- Text extract:
This document explains how to launch a large-scale k6 test on a single machine without the need for distributed execution.
The common misconception of many load testers is that distributed execution (ability to launch a load test on multiple machines) is required to generate large load. This is not the case with k6.
k6 is different from many other load testing tools in the way it handles hardware resources. A single k6 process will efficiently use all CPU cores on a load generator machine. A single instance of k6 is often enough to generate load of 30.000-40.000 simultaneous users (VUs). This amount of VUs can generate upwards of 300,000 requests per second (RPS).
Unless you need more than 100,000-300,000 requests per second (6-12M requests per minute), a single instance of k6 will likely be sufficient for your needs.
Below we will explore what hardware and considerations are needed for generating different levels of load.
The following OS changes allow k6 to use the full network capacity of the machine for maximum performance.
These commands enable reusing network connections, increase the limit of network connections, and range of local ports.
To apply these changes, you can either paste these commands as a root user before running a k6 test or change the configuration files in your operating system.
For detailed information about these settings, the macOS instructions, and how to make them permanent, check out our "Fine-tuning OS" article.
Network throughput of the machine is an important consideration when running large tests. Many AWS EC2 machines come with 1Gbit/s connection which may limit the amount of load k6 can generate.
When running the test, you can use iftop in the terminal to view in real-time the amount of network traffic generated. If the traffic is constant at 1Gbit/s, your test is probably limited by the network card. Consider upgrading to a different EC2 instance.
Unlike many other load testing tools, k6 is heavily multi-threaded. It will effectively use all available CPU cores.

- Given records:
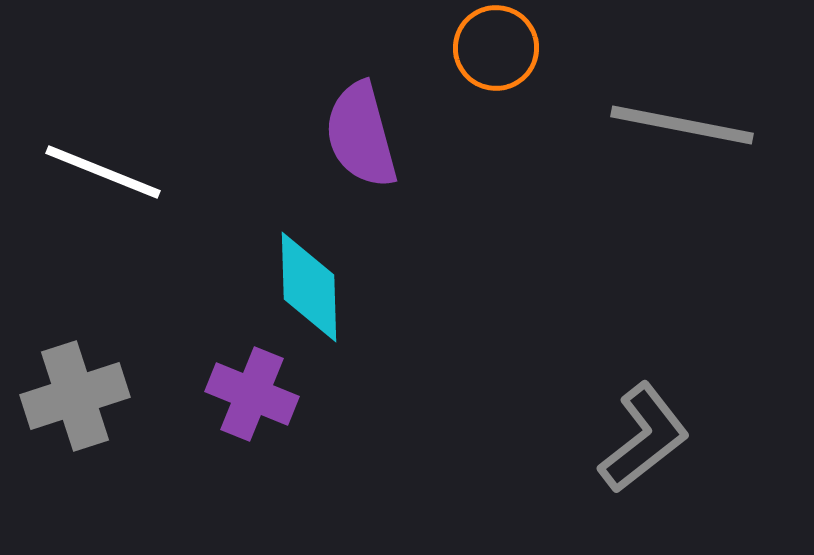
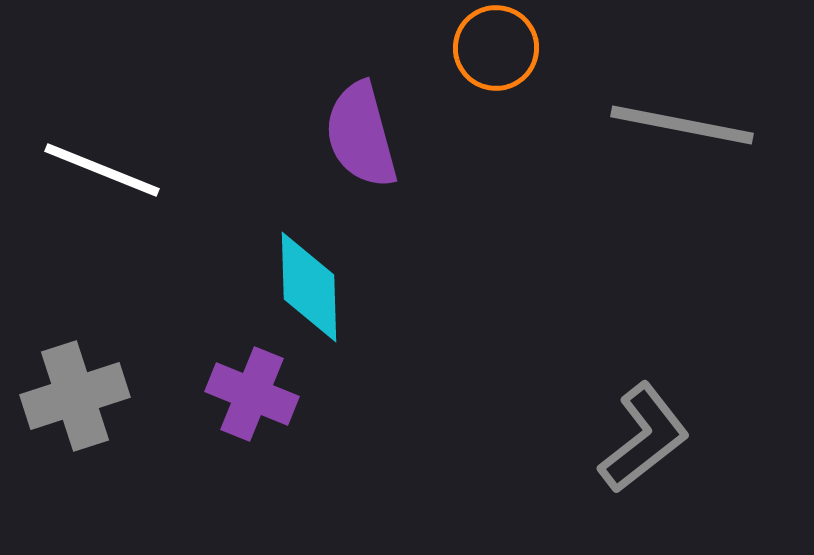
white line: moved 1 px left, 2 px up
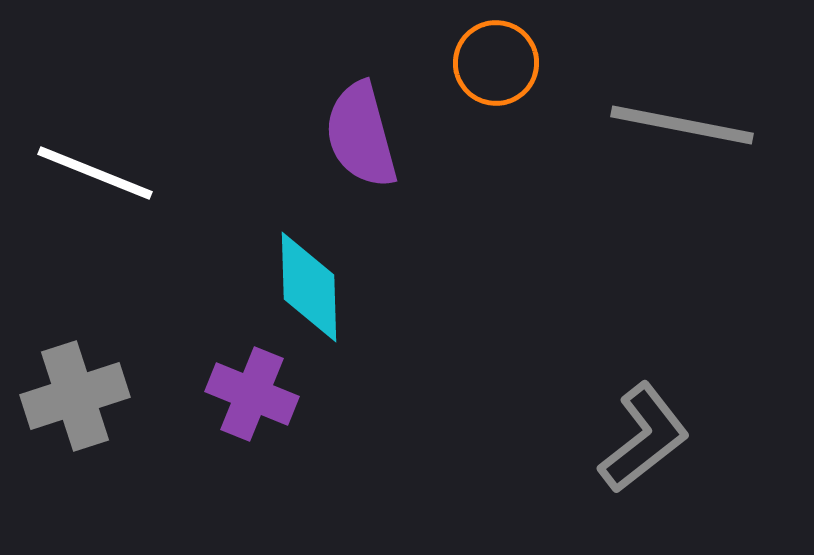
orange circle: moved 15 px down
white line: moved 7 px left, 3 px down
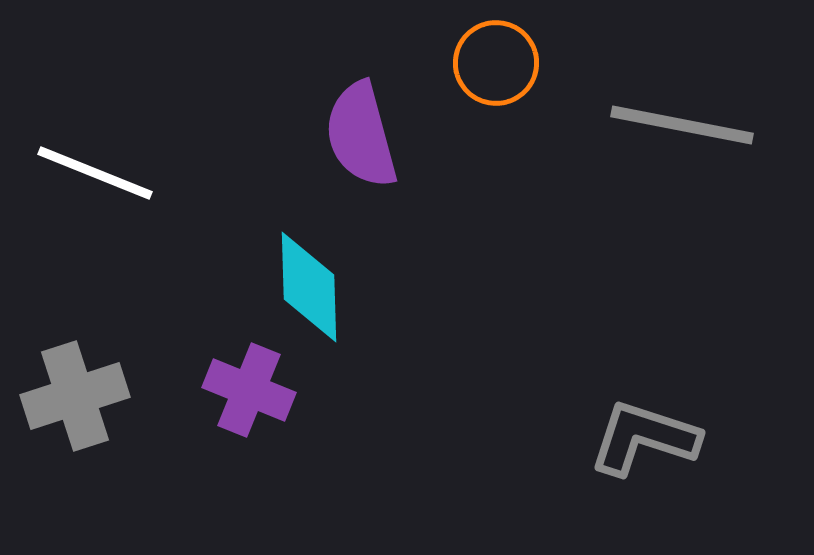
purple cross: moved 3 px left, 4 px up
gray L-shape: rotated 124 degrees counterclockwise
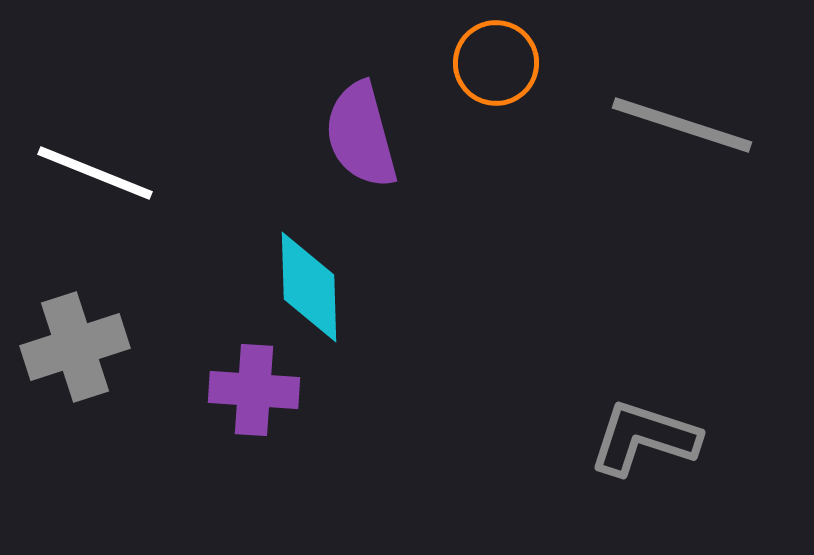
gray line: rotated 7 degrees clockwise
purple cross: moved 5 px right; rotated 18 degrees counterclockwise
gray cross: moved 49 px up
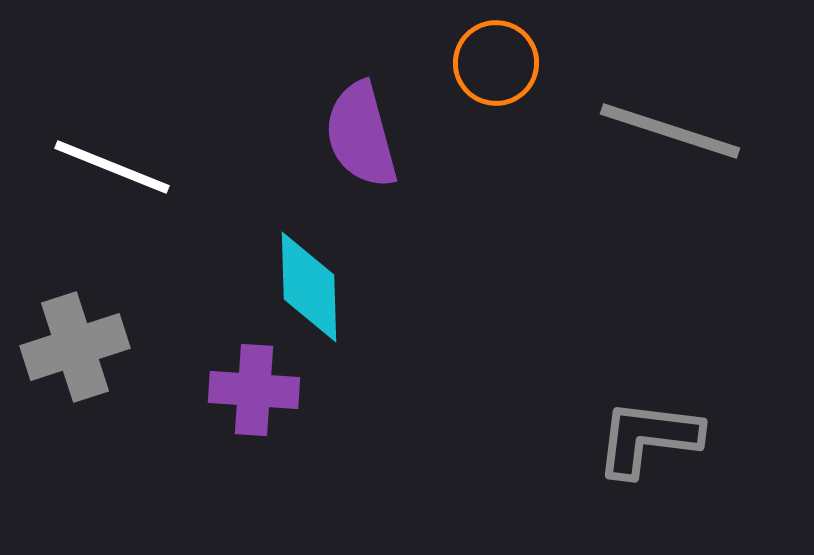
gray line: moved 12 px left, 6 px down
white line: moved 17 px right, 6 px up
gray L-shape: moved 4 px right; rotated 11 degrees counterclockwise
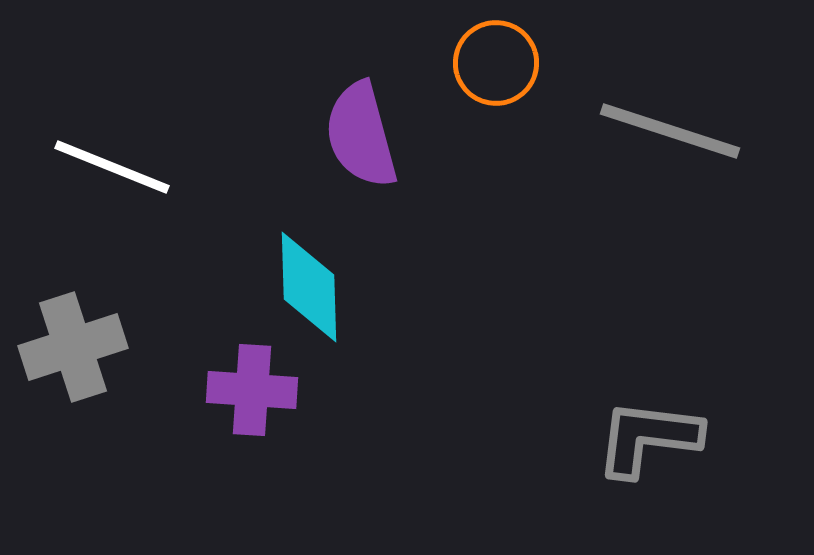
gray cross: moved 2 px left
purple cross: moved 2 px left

- List of tasks:
1. Reproduce the k6 load testing text between "These commands enable" and "k6 can generate.", inclusive, changing "commands" to "shell commands".
2. According to the k6 load testing text, which tool can you run in the terminal to watch network traffic in real time during a test?
3. Using the k6 load testing text, explain why many AWS EC2 machines may limit the load k6 can generate.

- Per-task answers:
1.
These shell commands enable reusing network connections, increase the limit of network connections, and range of local ports.
To apply these changes, you can either paste these shell commands as a root user before running a k6 test or change the configuration files in your operating system.
For detailed information about these settings, the macOS instructions, and how to make them permanent, check out our "Fine-tuning OS" article.
Network throughput of the machine is an important consideration when running large tests. Many AWS EC2 machines come with 1Gbit/s connection which may limit the amount of load k6 can generate.

2. iftop

3. Many AWS EC2 machines come with a 1Gbit/s network connection. Network throughput is an important consideration in large tests, so that connection can cap how much load k6 produces.